Waiting eagerly at Marshall were scientists and engineers from such facilities as the Air Force and Naval research labs, Boeing, the universities of Florida and Arizona and other NASA centers.

Sometimes, it's easy to see changes caused by space, Finckenor said, holding a tiny circle of fastening material similar to Velcro. Let's just say it wasn't that funky brown color when it went into space.

Sometimes, it's what you don't see that matters. On past MISSE missions, universities sent up things like light, clear plastics the experts knew wouldn't last. Sure enough, when the case came back, there was a blank space where the sample used to be.

A MISSE case was the first item bolted to the outside of the space station in 2001, and there have been six more MISSEs since.

But is it really paying off? Finckenor said she was recently challenged to give a good example.

"The coating on the space station's radiators," she replied. "If we hadn't been careful, they would have had to be replaced every two years, and there just isn't money for that."

The reason? The paint being considered for the radiators would have faded too quickly, "meaning they would have gradually gotten warmer and warmer until they couldn't cool the station."

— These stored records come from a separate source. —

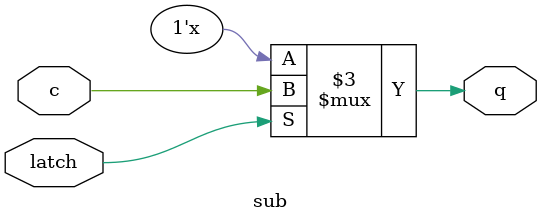
<source format=v>
module top (a3);
output a3;
wire [1:0] tri_,latch;
wire c;
wire a1;
sub s1(latch[0], c, a2);
assign a1=a2;
sub s2(latch[0], a1, a3);
endmodule
module sub (latch , c, q);
input latch, c;
output q;
wire latch, c;
reg q;
always @(latch or c) begin
if(latch)
begin
q=c;
end
end
endmodule

</source>
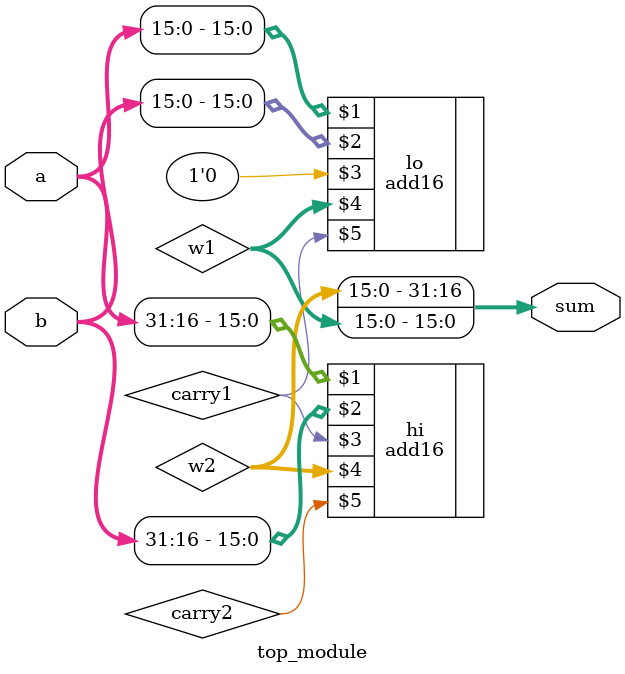
<source format=v>
module top_module(
    input [31:0] a,
    input [31:0] b,
    output [31:0] sum
);
    wire [15:0] w1,w2;
    wire carry1,carry2;
    
    add16 lo(a[15:0],b[15:0],1'b0,w1,carry1);
    add16 hi(a[31:16],b[31:16],carry1,w2,carry2);
    
    assign sum = {w2,w1};

endmodule
</source>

Instead, the new covering is a cool coat of paint by any measure.

Finckenor and her colleagues went to Marshall's headquarters building this month to personally thank visiting Endeavour astronauts who spacewalked out to bring MISSE 7 home.

As for MISSE 8, it's up there now, fastened to the space station, but there's no shuttle to bring it home. Instead, MISSE 8 has a reservation on a SpaceX Dragon capsule scheduled to dock with the station in 2013.

Finckenor isn't convinced that schedule is a lock, but that's OK. Another year outside means more data.

"We're on the manifest," Finckenor smiled. "Somebody wants it back."